Unlike the earlier courses, where professors outline how each problem should be solved, the design element of the final class requires the students to do something they have never done before.
“They have to come up with how to do it – they start with a blank sheet of paper,” Wey says.
While the students enjoy taking on challenging problems, developing something from start to finish can be a daunting endeavor.
“The invention process — for them it’s the first time,” Wey says. “We spend a lot of time in the course work analyzing circuitry, but it becomes different when there’s not a circuit to analyze. It’s a different thinking process.”
Simon Mushi ’06 (Gaborone, Botswana) agrees that designing a circuit, which enabled the tank’s guns to lock in on the target and fire, was the toughest part of the process.
“The biggest challenge was mastering the whole target acquisition algorithm and getting that to work,” he says. “But once we got that, we become more comfortable with the whole apparatus.”
But developing the circuit was just one hurdle in a completely experimental process.
“It’s something you have to start real simply,” says Mushi, who is minoring in mathematics. “You start from an idea, then you simulate it, then you have to go out and get parts, then you have to coordinate with people in the machine shop and ask the machinist to make your part. But the more we did, the more comfortable it became.”
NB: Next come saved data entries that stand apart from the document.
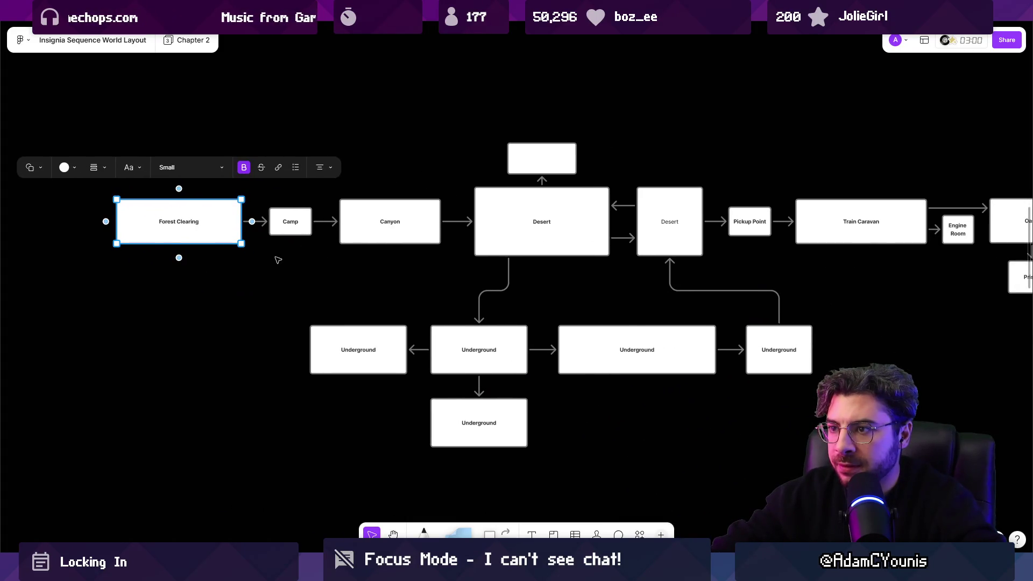
left_click(294, 233)
left_click_drag(323, 288, 722, 418)
left_click_drag(599, 362, 681, 371)
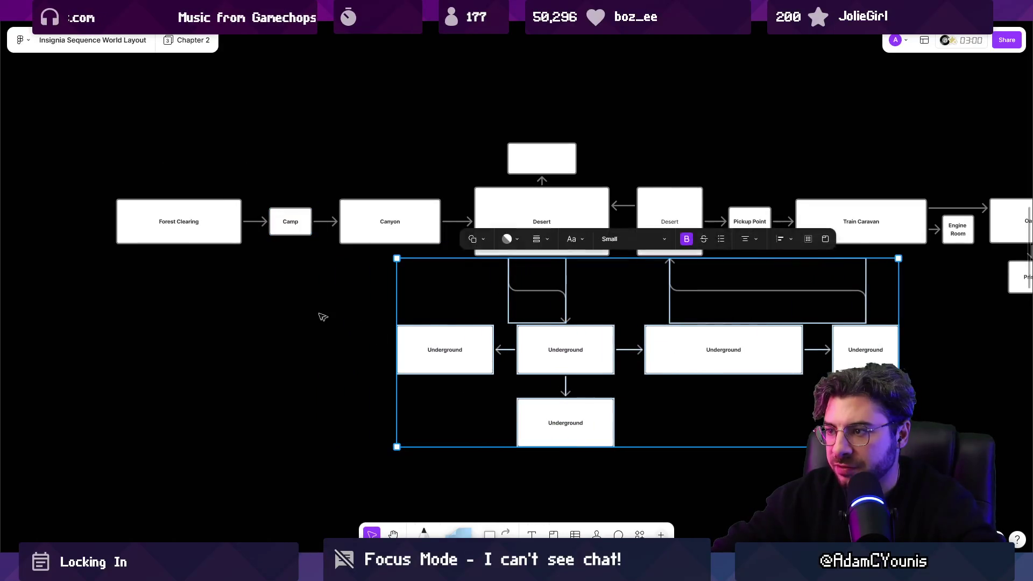
left_click(377, 321)
scroll(405, 293, "down", 2)
scroll(533, 311, "up", 1)
scroll(532, 311, "up", 2)
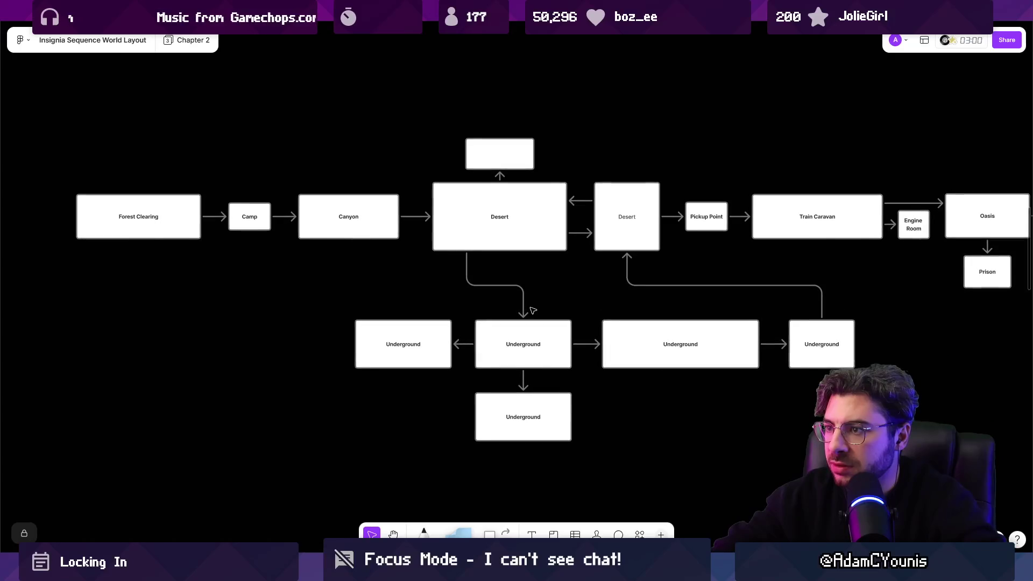
left_click(549, 276)
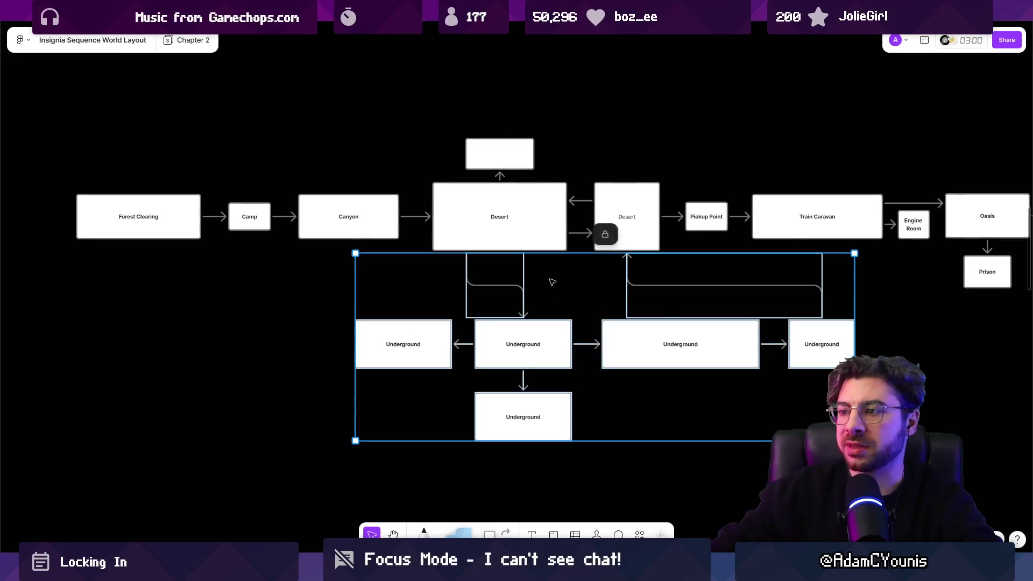
left_click_drag(549, 277, 454, 258)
Classmate Jeff Mentzer ’06 (Lebanon, Pa.) agrees.
“At first it seemed a little intimidating; it’s a fairly large design compared with what we’re used to, but once my partner and I started getting into the actual design, we thought it was a lot of fun. We got a chance to apply what we’ve learned in class to actually making something work and do what we wanted it to do, so it was a lot of fun.”
And designing something completely original is accompanied by a certain amount of satisfaction.
“Having something come together and actually work, getting the hang of using a soldering iron, and soldering the parts to the board — it’s really interesting being able to watch those work and think, ‘Hey I designed that,’” says Mentzer.
A major goal of the course is to equip students with skills they will need when they graduate, Wey says.
“They’re doing things typical of what you would do on the job in this part of engineering,” he explains. “[What] we analyze in class are very sterile type situations where we consider a component to always work, as being very well behaved. When they get into the lab, they find it’s true some of the time, but they are getting experience with components when they misbehave. It’s lot of hands-on, industry-type experience.”
Mentzer says the skills he’s learned will definitely help him when he gets a job.
“It seems like there aren’t a whole lot of jobs where you design a little circuit and give it to a boss and they do with it what they want,” he says. “They want you to design systems from start to finish, so you need to know how to put everything together like that.”
Mushi adds that the project has instilled in him skills that will be useful in all aspects of his life.
“The whole aspect of working with a partner and the project management skills I’ve learned are some things I will be able to take from this class and apply to any other design projects I’m given,” he says.
Next year, says Wey, the students will pit their machines against each other to see which designs are the fastest and most precise.
Mushi is secretary of the student chapter of the Institute of Electrical and Electronic Engineers (IEEE) and a member of the Tau Beta Pi national engineering honor society and Phi Kappa Psi fraternity.
Mentzer is a member of IEEE, the Phi Beta Kappa academic honor society, and the Eta Kappa Nu electrical engineering honor society.
Other students in the design course are Scott Curry, Amanda Driscoll, Laura Fredley, David Glasser, Sherrise Hatcher, Tricia Indoe, Edward Kimotho, Hugh King, John Kolba, Mark Lodato, Marc London, Zach Silverman, Joanna Vetreno, Danielle Wyckoff, and Yang Feng Zheng.